Sysco’s effective tax rate is reflective of the jurisdictions where the company has operations. Indefinitely reinvested earnings taxed at foreign statutory rates less than our domestic tax rate have the impact of reducing the effective tax rates. The effective tax rates for the first quarters of fiscal 2018 and fiscal 2017 were 32.72% and 35.28%, respectively. The lower effective tax rate for the first quarter of fiscal 2018 is primarily due to the favorable impact of the excess tax benefits of equity-based compensation that totaled $16.0 million.

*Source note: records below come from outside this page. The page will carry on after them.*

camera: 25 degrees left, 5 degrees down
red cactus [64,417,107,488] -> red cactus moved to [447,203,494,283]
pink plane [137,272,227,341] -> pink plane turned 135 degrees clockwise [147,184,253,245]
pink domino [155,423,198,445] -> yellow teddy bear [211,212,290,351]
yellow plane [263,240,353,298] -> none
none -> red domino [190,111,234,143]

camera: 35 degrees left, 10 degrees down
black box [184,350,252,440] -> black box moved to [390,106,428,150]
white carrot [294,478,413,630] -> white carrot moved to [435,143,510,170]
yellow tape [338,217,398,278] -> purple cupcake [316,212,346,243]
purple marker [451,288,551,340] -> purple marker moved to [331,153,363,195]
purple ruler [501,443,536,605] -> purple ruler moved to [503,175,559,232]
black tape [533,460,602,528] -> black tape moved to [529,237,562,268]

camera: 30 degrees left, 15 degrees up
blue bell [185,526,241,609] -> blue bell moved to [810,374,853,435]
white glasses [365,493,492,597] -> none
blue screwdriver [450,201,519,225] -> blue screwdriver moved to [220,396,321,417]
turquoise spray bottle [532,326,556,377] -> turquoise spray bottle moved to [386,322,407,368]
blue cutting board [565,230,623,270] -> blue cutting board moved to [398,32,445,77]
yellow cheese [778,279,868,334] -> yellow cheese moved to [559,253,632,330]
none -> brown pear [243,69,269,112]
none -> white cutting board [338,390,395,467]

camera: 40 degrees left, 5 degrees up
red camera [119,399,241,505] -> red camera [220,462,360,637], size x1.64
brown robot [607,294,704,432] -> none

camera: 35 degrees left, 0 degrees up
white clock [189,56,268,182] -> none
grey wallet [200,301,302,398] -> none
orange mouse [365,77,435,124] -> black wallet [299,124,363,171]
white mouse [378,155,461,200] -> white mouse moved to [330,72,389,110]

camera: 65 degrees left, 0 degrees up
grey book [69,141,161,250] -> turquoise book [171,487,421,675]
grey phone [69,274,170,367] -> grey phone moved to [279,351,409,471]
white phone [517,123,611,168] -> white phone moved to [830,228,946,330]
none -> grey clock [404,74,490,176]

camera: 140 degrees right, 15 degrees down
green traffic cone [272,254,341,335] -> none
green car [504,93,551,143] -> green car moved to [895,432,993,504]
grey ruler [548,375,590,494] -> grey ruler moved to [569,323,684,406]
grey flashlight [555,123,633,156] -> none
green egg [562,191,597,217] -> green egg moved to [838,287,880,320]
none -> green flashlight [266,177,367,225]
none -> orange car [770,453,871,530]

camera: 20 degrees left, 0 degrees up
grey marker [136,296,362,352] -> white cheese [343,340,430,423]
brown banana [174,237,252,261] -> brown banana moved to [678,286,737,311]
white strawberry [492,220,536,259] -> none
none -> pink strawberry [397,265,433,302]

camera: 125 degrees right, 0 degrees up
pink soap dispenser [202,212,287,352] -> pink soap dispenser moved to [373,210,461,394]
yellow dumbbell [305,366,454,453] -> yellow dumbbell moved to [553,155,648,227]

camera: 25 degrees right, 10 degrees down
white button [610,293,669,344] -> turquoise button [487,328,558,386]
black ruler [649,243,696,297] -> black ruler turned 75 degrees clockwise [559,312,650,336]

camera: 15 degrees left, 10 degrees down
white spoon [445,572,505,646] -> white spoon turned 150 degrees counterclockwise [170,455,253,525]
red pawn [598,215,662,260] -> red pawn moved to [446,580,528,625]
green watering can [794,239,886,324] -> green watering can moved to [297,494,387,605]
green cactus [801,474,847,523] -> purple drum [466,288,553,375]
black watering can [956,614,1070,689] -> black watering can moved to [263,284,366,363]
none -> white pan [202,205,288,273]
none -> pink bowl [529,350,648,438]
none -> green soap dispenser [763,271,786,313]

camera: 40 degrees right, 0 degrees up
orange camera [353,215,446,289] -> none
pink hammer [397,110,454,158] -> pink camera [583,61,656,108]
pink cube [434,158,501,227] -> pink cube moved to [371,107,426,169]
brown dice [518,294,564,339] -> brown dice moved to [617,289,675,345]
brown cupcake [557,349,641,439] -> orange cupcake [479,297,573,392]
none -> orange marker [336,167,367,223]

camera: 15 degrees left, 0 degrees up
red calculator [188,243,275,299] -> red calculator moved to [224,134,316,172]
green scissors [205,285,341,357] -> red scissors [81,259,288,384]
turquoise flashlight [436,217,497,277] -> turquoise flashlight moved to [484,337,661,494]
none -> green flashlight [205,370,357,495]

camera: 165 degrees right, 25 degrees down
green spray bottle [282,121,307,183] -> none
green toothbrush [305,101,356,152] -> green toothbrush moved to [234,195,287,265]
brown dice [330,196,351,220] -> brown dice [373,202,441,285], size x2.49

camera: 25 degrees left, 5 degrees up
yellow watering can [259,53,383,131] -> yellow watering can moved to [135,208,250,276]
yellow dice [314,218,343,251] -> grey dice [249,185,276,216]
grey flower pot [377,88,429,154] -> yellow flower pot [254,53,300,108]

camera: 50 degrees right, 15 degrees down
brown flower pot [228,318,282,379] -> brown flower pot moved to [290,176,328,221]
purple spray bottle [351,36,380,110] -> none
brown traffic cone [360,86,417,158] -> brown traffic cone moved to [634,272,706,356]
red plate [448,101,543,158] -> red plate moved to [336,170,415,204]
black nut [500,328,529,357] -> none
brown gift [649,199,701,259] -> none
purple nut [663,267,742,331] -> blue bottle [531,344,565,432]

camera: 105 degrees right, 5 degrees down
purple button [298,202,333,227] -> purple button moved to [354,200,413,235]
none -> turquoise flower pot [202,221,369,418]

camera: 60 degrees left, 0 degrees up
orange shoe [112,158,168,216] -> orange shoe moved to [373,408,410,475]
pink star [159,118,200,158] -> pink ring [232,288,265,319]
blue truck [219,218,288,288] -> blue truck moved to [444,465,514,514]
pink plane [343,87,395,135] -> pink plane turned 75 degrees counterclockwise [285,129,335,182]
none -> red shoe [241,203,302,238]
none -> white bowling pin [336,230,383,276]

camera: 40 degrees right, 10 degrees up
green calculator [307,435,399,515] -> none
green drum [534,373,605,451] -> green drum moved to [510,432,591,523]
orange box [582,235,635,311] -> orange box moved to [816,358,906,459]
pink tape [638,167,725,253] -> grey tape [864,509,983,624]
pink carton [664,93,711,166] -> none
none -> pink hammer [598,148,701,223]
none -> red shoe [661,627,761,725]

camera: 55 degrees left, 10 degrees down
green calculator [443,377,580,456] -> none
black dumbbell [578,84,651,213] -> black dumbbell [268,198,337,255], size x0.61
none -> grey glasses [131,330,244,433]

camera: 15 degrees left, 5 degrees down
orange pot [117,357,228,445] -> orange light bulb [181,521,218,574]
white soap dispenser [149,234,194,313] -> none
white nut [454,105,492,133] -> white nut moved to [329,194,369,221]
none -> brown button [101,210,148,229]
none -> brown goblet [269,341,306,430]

Sysco began recognizing these amounts within income tax expense in the first quarter of fiscal 2018 due to the adoption of ASU 2016-09.

Uncertain Tax Positions

As of September 30, 2017, the gross amount of unrecognized tax benefit and related accrued interest was $16.2 million and $11.1 million, respectively.  It is reasonably possible that the amount of the unrecognized tax benefit with respect to certain of the company’s unrecognized tax positions will increase or decrease in the next twelve months, either because Sysco prevails on positions challenged upon audit or because the company agrees to the disallowance.  Items that may cause changes to unrecognized tax benefits primarily include the consideration of various filing requirements in numerous states and the allocation of income and expense between tax jurisdictions.  At this time, an estimate of the range of the reasonably possible change cannot be made.

Other

The determination of the company’s provision for income taxes requires judgment, the use of estimates and the interpretation and application of complex tax laws.  The company’s provision for income taxes reflects a combination of income earned and taxed in the various U.S. federal and state, as well as foreign, jurisdictions.  Jurisdictional tax law changes, increases or decreases in permanent differences between book and tax items, accruals or adjustments of accruals for unrecognized tax benefits or valuation allowances, and the company’s change in the mix of earnings from these taxing jurisdictions all affect the overall effective tax rate.